Its present level of profitability may not be adequate to sustain needs for funds needed in paying presently ripening obligations. Even provision for decent amount of dividends annually for present stockholders after the practice was apparently stopped beginning in 2005 and continued up to 2009. See Appendix C 3. Operating Efficiency Efficiency tells how manage was able to maximize the use of its resources in accomplishing its objectives. This can be measured through returns on assets and net profit margin.

Pendragon’s average return on assets (ROA) for ten years registered at the rate of 2.56%, which is lower than the industry average of 5.56%. ROA may measure both profitability and efficiency in terms of proper utilization of assets as measure in terms of profits generated as these assets get employed in business.
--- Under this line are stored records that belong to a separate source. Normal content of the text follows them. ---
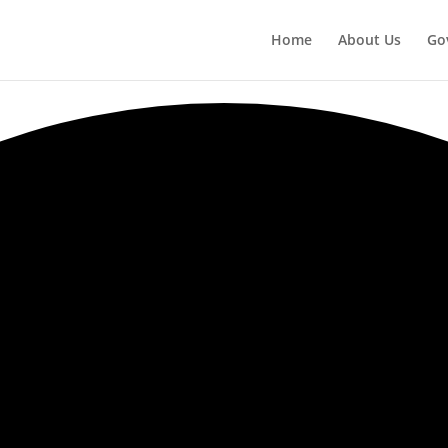
Home
About Us
Go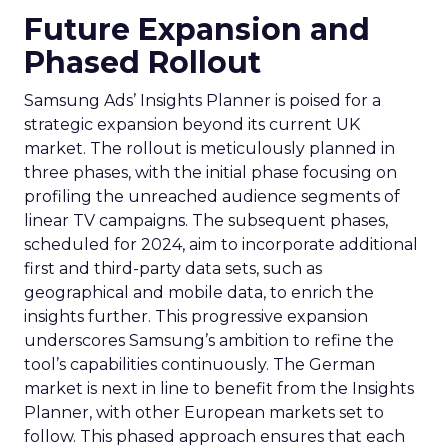
Future Expansion and
Phased Rollout
Samsung Ads’ Insights Planner is poised for a
strategic expansion beyond its current UK
market. The rollout is meticulously planned in
three phases, with the initial phase focusing on
profiling the unreached audience segments of
linear TV campaigns. The subsequent phases,
scheduled for 2024, aim to incorporate additional
first and third-party data sets, such as
geographical and mobile data, to enrich the
insights further. This progressive expansion
underscores Samsung’s ambition to refine the
tool’s capabilities continuously. The German
market is next in line to benefit from the Insights
Planner, with other European markets set to
follow. This phased approach ensures that each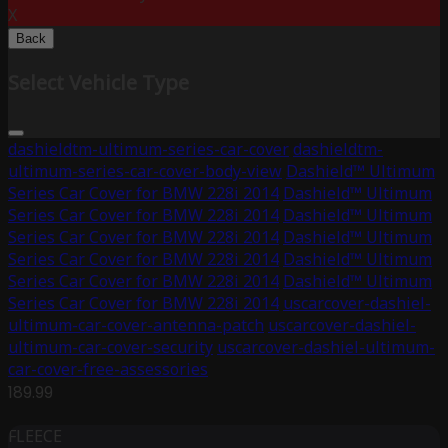
X
Back
Select Vehicle Type
dashieldtm-ultimum-series-car-cover
dashieldtm-
ultimum-series-car-cover-body-view
Dashield™ Ultimum
Series Car Cover for BMW 228i 2014
Dashield™ Ultimum
Series Car Cover for BMW 228i 2014
Dashield™ Ultimum
Series Car Cover for BMW 228i 2014
Dashield™ Ultimum
Series Car Cover for BMW 228i 2014
Dashield™ Ultimum
Series Car Cover for BMW 228i 2014
Dashield™ Ultimum
Series Car Cover for BMW 228i 2014
uscarcover-dashiel-
ultimum-car-cover-antenna-patch
uscarcover-dashiel-
ultimum-car-cover-security
uscarcover-dashiel-ultimum-
car-cover-free-assessories
189.99
FLEECE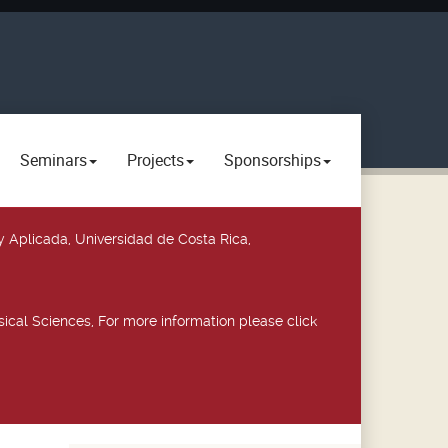
Seminars
Projects
Sponsorships
y Aplicada, Universidad de Costa Rica,
ical Sciences, For more information please click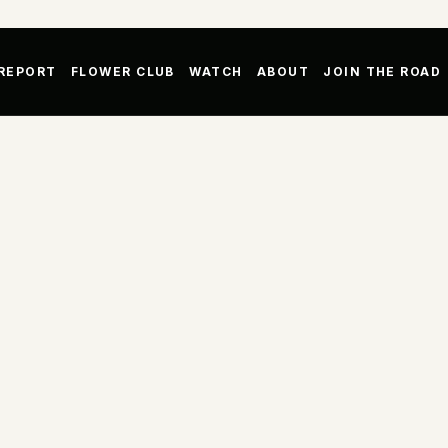
 REPORT
FLOWER CLUB
WATCH
ABOUT
JOIN THE ROAD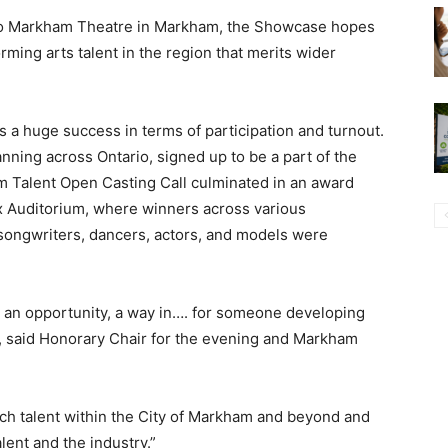
ato Markham Theatre in Markham, the Showcase hopes
rming arts talent in the region that merits wider
a huge success in terms of participation and turnout.
nning across Ontario, signed up to be a part of the
 Talent Open Casting Call culminated in an award
x Auditorium, where winners across various
 songwriters, dancers, actors, and models were
, an opportunity, a way in…. for someone developing
t”, said Honorary Chair for the evening and Markham
much talent within the City of Markham and beyond and
alent and the industry.”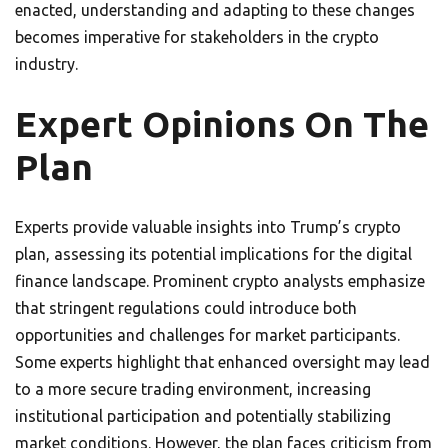
enacted, understanding and adapting to these changes
becomes imperative for stakeholders in the crypto
industry.
Expert Opinions On The
Plan
Experts provide valuable insights into Trump’s crypto
plan, assessing its potential implications for the digital
finance landscape. Prominent crypto analysts emphasize
that stringent regulations could introduce both
opportunities and challenges for market participants.
Some experts highlight that enhanced oversight may lead
to a more secure trading environment, increasing
institutional participation and potentially stabilizing
market conditions. However, the plan faces criticism from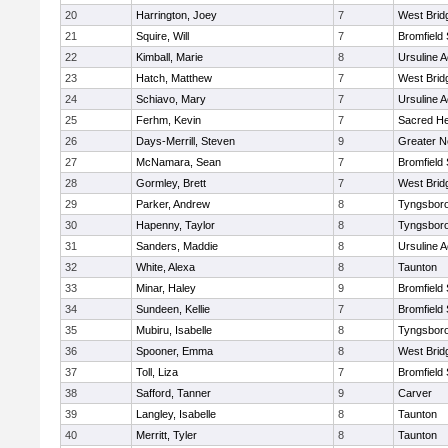
20
Harrington, Joey
7
West Brid
21
Squire, Will
7
Bromfield
22
Kimball, Marie
8
Ursuline 
23
Hatch, Matthew
7
West Brid
24
Schiavo, Mary
7
Ursuline 
25
Ferhm, Kevin
7
Sacred He
26
Days-Merrill, Steven
9
Greater 
27
McNamara, Sean
7
Bromfield
28
Gormley, Brett
7
West Brid
29
Parker, Andrew
8
Tyngsbor
30
Hapenny, Taylor
8
Tyngsbor
31
Sanders, Maddie
8
Ursuline 
32
White, Alexa
8
Taunton
33
Minar, Haley
9
Bromfield
34
Sundeen, Kellie
7
Bromfield
35
Mubiru, Isabelle
8
Tyngsbor
36
Spooner, Emma
8
West Brid
37
Toll, Liza
7
Bromfield
38
Safford, Tanner
9
Carver
39
Langley, Isabelle
8
Taunton
40
Merritt, Tyler
8
Taunton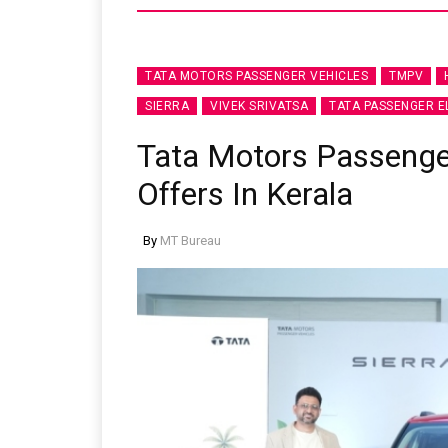
TATA MOTORS PASSENGER VEHICLES
TMPV
SIERRA
VIVEK SRIVATSA
TATA PASSENGER E
Tata Motors Passeng
Offers In Kerala
By
MT Bureau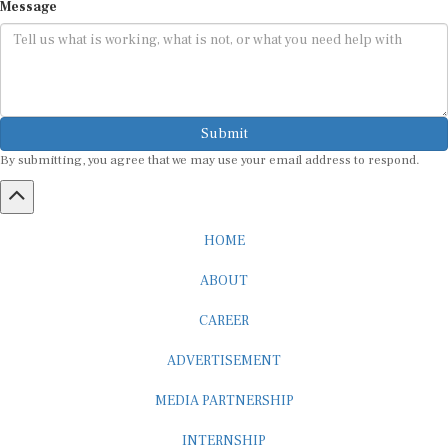
Submit
By submitting, you agree that we may use your email address to respond.
HOME
ABOUT
CAREER
ADVERTISEMENT
MEDIA PARTNERSHIP
INTERNSHIP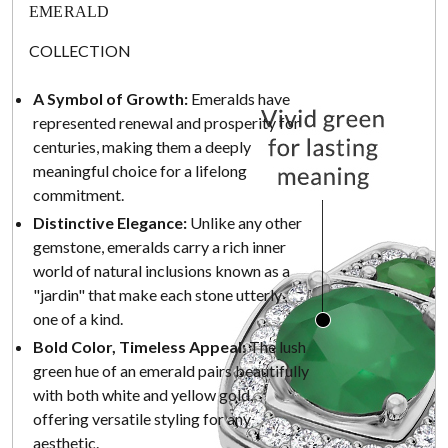
EMERALD
COLLECTION
A Symbol of Growth:
Emeralds have
represented renewal and prosperity for
centuries, making them a deeply
meaningful choice for a lifelong
commitment.
Distinctive Elegance:
Unlike any other
gemstone, emeralds carry a rich inner
world of natural inclusions known as a
"jardin" that make each stone utterly
one of a kind.
Bold Color, Timeless Appeal:
The lush
green hue of an emerald pairs beautifully
with both white and yellow gold,
offering versatile styling for any
aesthetic.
Efficiency can be further measured using net profit margin where had averaged at 0.86 % for the last ten years as against the industry average of 9.89%. Clearly then, it means that Pendragon is definitely less efficient than its average competitors in the industry are. 4. Profitability Ten-year average return on equity (ROE) of 8% of Pendragon shows less superiority about its past performance in relation to the industry average of 23.95%. However, an average of about 8% return on equity, if based on what could be earned from average industries could still be definitely attractive to investors, as it would mean that for every 100 British pounds mace, the investors expect returns of about 8 pounds.

These rates could be viewed as something acceptable for a company like Pendragon given the present condition of the economy. See Appendix A for more details. Investing with Pendragon that promises 8% ROE is sixteen times better compared to an average rate of 0.50% Bank of England base rate (Housepricecrash, 2010). The said base rate can be assumed as bank rate if money is invested in a bank with the investor doing nothing.